Yours is a good point. When I was a kid we would buy hydrofluoric acid at
the drug store and drill holes in concrete, glass or most anything else with
it. Potent stuff.

There is at least one additional reason to be wary when re-engineering
sealed compressors.

Way back, when an engineering student, I worked one summer at a
Westinghouse Air Conditioning design lab. One morning the day shift was met
by an excited night shift.

A hermetic R-22 compressor motor in one of our test cells had failed and the
freon oil mix had exploded. The steel case held but it blew out the ceramic
insulators where the wires entered the case with great force. With R-22
this produces phosgene, one of the poison gases used during WW-1.

Few seem aware a freon oil mix under pressure behaves similar to propane
under pressure. Westinghouse knew, for their test cells were strong and had
excellent ventilation.

I wonder if our professional fire fighters have been taught this ?

I can only relate this single first hand experience with R-22.

I am not sure about R-12 or R-134 but carbon molecules and refrigeration oil
are present, heated, under pressure, waiting for a winding to overheat or a
spark if a winding opens with voltage present. One can imagine.

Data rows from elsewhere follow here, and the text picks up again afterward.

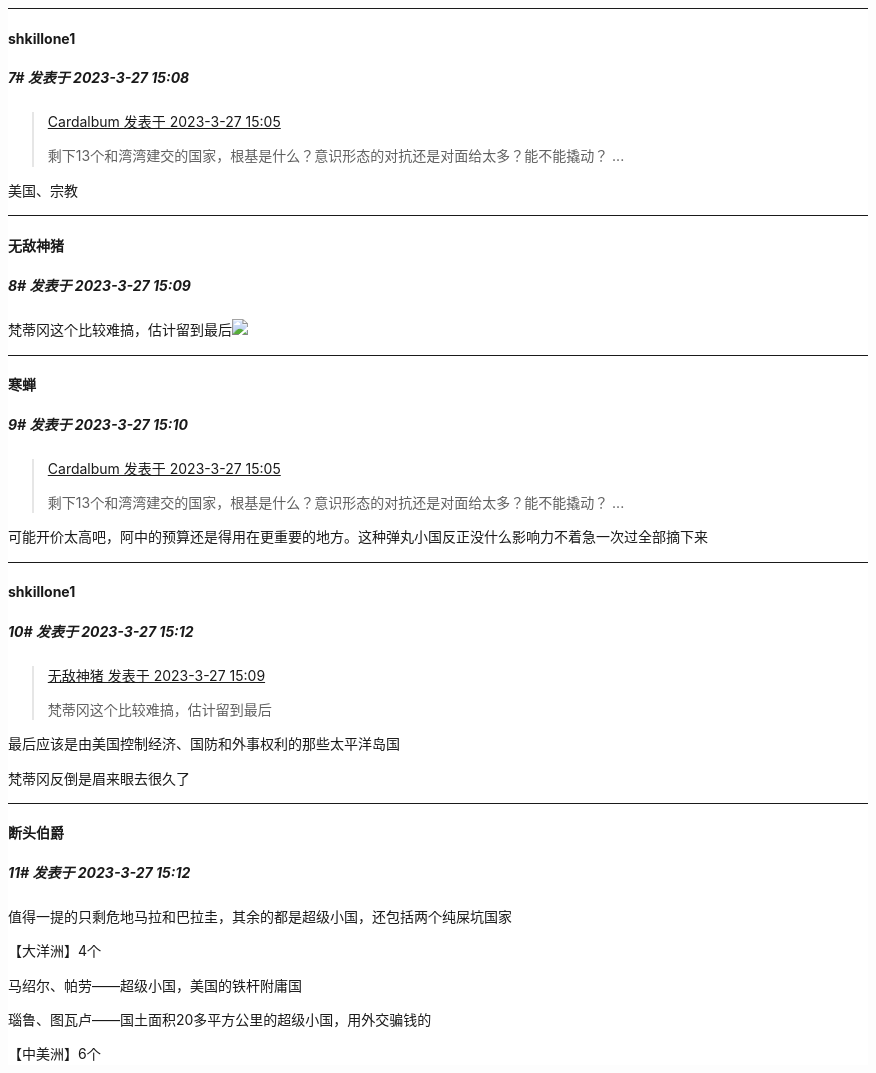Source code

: *****

####  shkillone1  
##### 7#       发表于 2023-3-27 15:08

<blockquote><a href="httphttps://bbs.saraba1st.com/2b/forum.php?mod=redirect&amp;goto=findpost&amp;pid=60240314&amp;ptid=2126100" target="_blank">Cardalbum 发表于 2023-3-27 15:05</a>

剩下13个和湾湾建交的国家，根基是什么？意识形态的对抗还是对面给太多？能不能撬动？ ...</blockquote>
美国、宗教

*****

####  无敌神猪  
##### 8#       发表于 2023-3-27 15:09

梵蒂冈这个比较难搞，估计留到最后<img src="https://static.saraba1st.com/image/smiley/face2017/003.png" referrerpolicy="no-referrer">

*****

####  寒蝉  
##### 9#       发表于 2023-3-27 15:10

<blockquote><a href="httphttps://bbs.saraba1st.com/2b/forum.php?mod=redirect&amp;goto=findpost&amp;pid=60240314&amp;ptid=2126100" target="_blank">Cardalbum 发表于 2023-3-27 15:05</a>

剩下13个和湾湾建交的国家，根基是什么？意识形态的对抗还是对面给太多？能不能撬动？ ...</blockquote>
可能开价太高吧，阿中的预算还是得用在更重要的地方。这种弹丸小国反正没什么影响力不着急一次过全部摘下来

*****

####  shkillone1  
##### 10#       发表于 2023-3-27 15:12

<blockquote><a href="httphttps://bbs.saraba1st.com/2b/forum.php?mod=redirect&amp;goto=findpost&amp;pid=60240373&amp;ptid=2126100" target="_blank">无敌神猪 发表于 2023-3-27 15:09</a>

梵蒂冈这个比较难搞，估计留到最后</blockquote>
最后应该是由美国控制经济、国防和外事权利的那些太平洋岛国

梵蒂冈反倒是眉来眼去很久了

*****

####  断头伯爵  
##### 11#       发表于 2023-3-27 15:12

值得一提的只剩危地马拉和巴拉圭，其余的都是超级小国，还包括两个纯屎坑国家

【大洋洲】4个

马绍尔、帕劳——超级小国，美国的铁杆附庸国

瑙鲁、图瓦卢——国土面积20多平方公里的超级小国，用外交骗钱的

【中美洲】6个
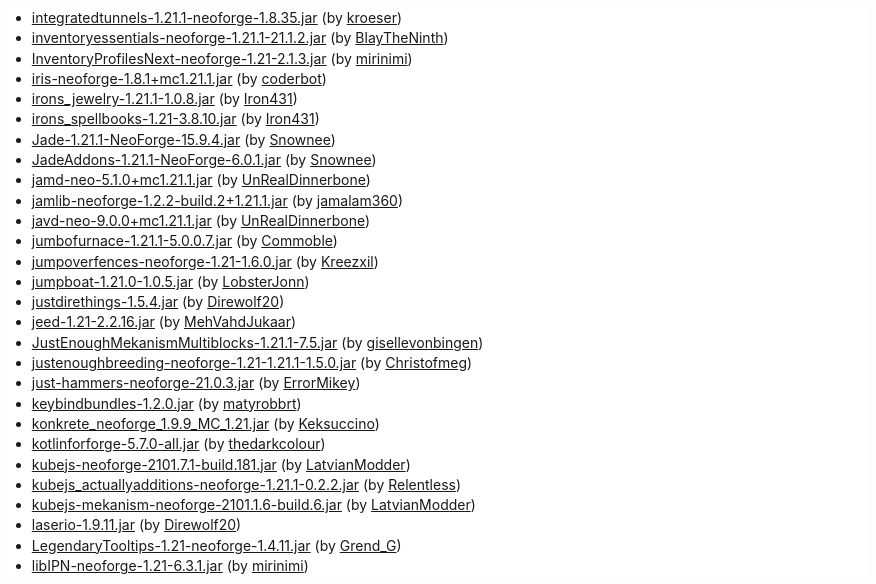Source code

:   * [integratedtunnels-1.21.1-neoforge-1.8.35.jar](https://www.curseforge.com/minecraft/mc-mods/integrated-tunnels/files/6221737) (by [kroeser](https://www.curseforge.com/members/kroeser/projects))
  * [inventoryessentials-neoforge-1.21.1-21.1.2.jar](https://www.curseforge.com/minecraft/mc-mods/inventory-essentials/files/6179258) (by [BlayTheNinth](https://www.curseforge.com/members/BlayTheNinth/projects))
  * [InventoryProfilesNext-neoforge-1.21-2.1.3.jar](https://www.curseforge.com/minecraft/mc-mods/inventory-profiles-next/files/6170767) (by [mirinimi](https://www.curseforge.com/members/mirinimi/projects))
  * [iris-neoforge-1.8.1+mc1.21.1.jar](https://www.curseforge.com/minecraft/mc-mods/irisshaders/files/5957827) (by [coderbot](https://www.curseforge.com/members/coderbot/projects))
  * [irons_jewelry-1.21.1-1.0.8.jar](https://www.curseforge.com/minecraft/mc-mods/irons-jewelry/files/6197533) (by [Iron431](https://www.curseforge.com/members/Iron431/projects))
  * [irons_spellbooks-1.21-3.8.10.jar](https://www.curseforge.com/minecraft/mc-mods/irons-spells-n-spellbooks/files/6197625) (by [Iron431](https://www.curseforge.com/members/Iron431/projects))
  * [Jade-1.21.1-NeoForge-15.9.4.jar](https://www.curseforge.com/minecraft/mc-mods/jade/files/6198776) (by [Snownee](https://www.curseforge.com/members/Snownee/projects))
  * [JadeAddons-1.21.1-NeoForge-6.0.1.jar](https://www.curseforge.com/minecraft/mc-mods/jade-addons/files/5829251) (by [Snownee](https://www.curseforge.com/members/Snownee/projects))
  * [jamd-neo-5.1.0+mc1.21.1.jar](https://www.curseforge.com/minecraft/mc-mods/jamd/files/5616961) (by [UnRealDinnerbone](https://www.curseforge.com/members/UnRealDinnerbone/projects))
  * [jamlib-neoforge-1.2.2-build.2+1.21.1.jar](https://www.curseforge.com/minecraft/mc-mods/jamlib/files/5988164) (by [jamalam360](https://www.curseforge.com/members/jamalam360/projects))
  * [javd-neo-9.0.0+mc1.21.1.jar](https://www.curseforge.com/minecraft/mc-mods/javd/files/5711894) (by [UnRealDinnerbone](https://www.curseforge.com/members/UnRealDinnerbone/projects))
  * [jumbofurnace-1.21.1-5.0.0.7.jar](https://www.curseforge.com/minecraft/mc-mods/jumbo-furnace/files/5824690) (by [Commoble](https://www.curseforge.com/members/Commoble/projects))
  * [jumpoverfences-neoforge-1.21-1.6.0.jar](https://www.curseforge.com/minecraft/mc-mods/jump-over-fences-forge/files/5470124) (by [Kreezxil](https://www.curseforge.com/members/Kreezxil/projects))
  * [jumpboat-1.21.0-1.0.5.jar](https://www.curseforge.com/minecraft/mc-mods/jumpy-boats/files/5439938) (by [LobsterJonn](https://www.curseforge.com/members/LobsterJonn/projects))
  * [justdirethings-1.5.4.jar](https://www.curseforge.com/minecraft/mc-mods/just-dire-things/files/6161633) (by [Direwolf20](https://www.curseforge.com/members/Direwolf20/projects))
  * [jeed-1.21-2.2.16.jar](https://www.curseforge.com/minecraft/mc-mods/just-enough-effect-descriptions-jeed/files/6197134) (by [MehVahdJukaar](https://www.curseforge.com/members/MehVahdJukaar/projects))
  * [JustEnoughMekanismMultiblocks-1.21.1-7.5.jar](https://www.curseforge.com/minecraft/mc-mods/just-enough-mekanism-multiblocks/files/6170220) (by [gisellevonbingen](https://www.curseforge.com/members/gisellevonbingen/projects))
  * [justenoughbreeding-neoforge-1.21-1.21.1-1.5.0.jar](https://www.curseforge.com/minecraft/mc-mods/justenoughbreeding/files/6007770) (by [Christofmeg](https://www.curseforge.com/members/Christofmeg/projects))
  * [just-hammers-neoforge-21.0.3.jar](https://www.curseforge.com/minecraft/mc-mods/justhammers/files/5615711) (by [ErrorMikey](https://www.curseforge.com/members/ErrorMikey/projects))
  * [keybindbundles-1.2.0.jar](https://www.curseforge.com/minecraft/mc-mods/keybind-bundles/files/6203463) (by [matyrobbrt](https://www.curseforge.com/members/matyrobbrt/projects))
  * [konkrete_neoforge_1.9.9_MC_1.21.jar](https://www.curseforge.com/minecraft/mc-mods/konkrete/files/5453385) (by [Keksuccino](https://www.curseforge.com/members/Keksuccino/projects))
  * [kotlinforforge-5.7.0-all.jar](https://www.curseforge.com/minecraft/mc-mods/kotlin-for-forge/files/5978393) (by [thedarkcolour](https://www.curseforge.com/members/thedarkcolour/projects))
  * [kubejs-neoforge-2101.7.1-build.181.jar](https://www.curseforge.com/minecraft/mc-mods/kubejs/files/5810100) (by [LatvianModder](https://www.curseforge.com/members/LatvianModder/projects))
  * [kubejs_actuallyadditions-neoforge-1.21.1-0.2.2.jar](https://www.curseforge.com/minecraft/mc-mods/kubejs-actually-additions/files/6013079) (by [Relentless](https://www.curseforge.com/members/Relentless/projects))
  * [kubejs-mekanism-neoforge-2101.1.6-build.6.jar](https://www.curseforge.com/minecraft/mc-mods/kubejs-mekanism/files/5697210) (by [LatvianModder](https://www.curseforge.com/members/LatvianModder/projects))
  * [laserio-1.9.11.jar](https://www.curseforge.com/minecraft/mc-mods/laserio/files/5730007) (by [Direwolf20](https://www.curseforge.com/members/Direwolf20/projects))
  * [LegendaryTooltips-1.21-neoforge-1.4.11.jar](https://www.curseforge.com/minecraft/mc-mods/legendary-tooltips/files/5591027) (by [Grend_G](https://www.curseforge.com/members/Grend_G/projects))
  * [libIPN-neoforge-1.21-6.3.1.jar](https://www.curseforge.com/minecraft/mc-mods/libipn/files/6170731) (by [mirinimi](https://www.curseforge.com/members/mirinimi/projects))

These explosions must be a rare thing for my A/C books don't mention it. I
suppose thermal switches are pretty reliable and perhaps improved over the
years.

For me at least, this is another reason to be very careful when revamping
systems with hermetic compressors.

TRIVIA: A General Motors researcher discovered CFC's in the 1930's when
looking for a safer non toxic replacement for ammonia refrigerant.

Don Miller
75 Glennbrook project
Shenandoah Valley of Virginia

> Mark
>
> There is another reason not to add a hermetic to the system. Our present
> systems will tolerate moisture better than hermetics. Once you get
moisture
> in the system the gas becomes acidic. With our systems that means
> in time it will eat through something somewhere. In a hermetic system
> it very quickly eats the insulation off the wires in the windings. Since
there
> is electricity present copper gets plated on to everything. Once it starts
> plating copper onto the bearings----forget it. You can tell a system
> that has had moisture in it. Look inside of one of the lines and you will
> see lots of different copper colors. Thats what I know.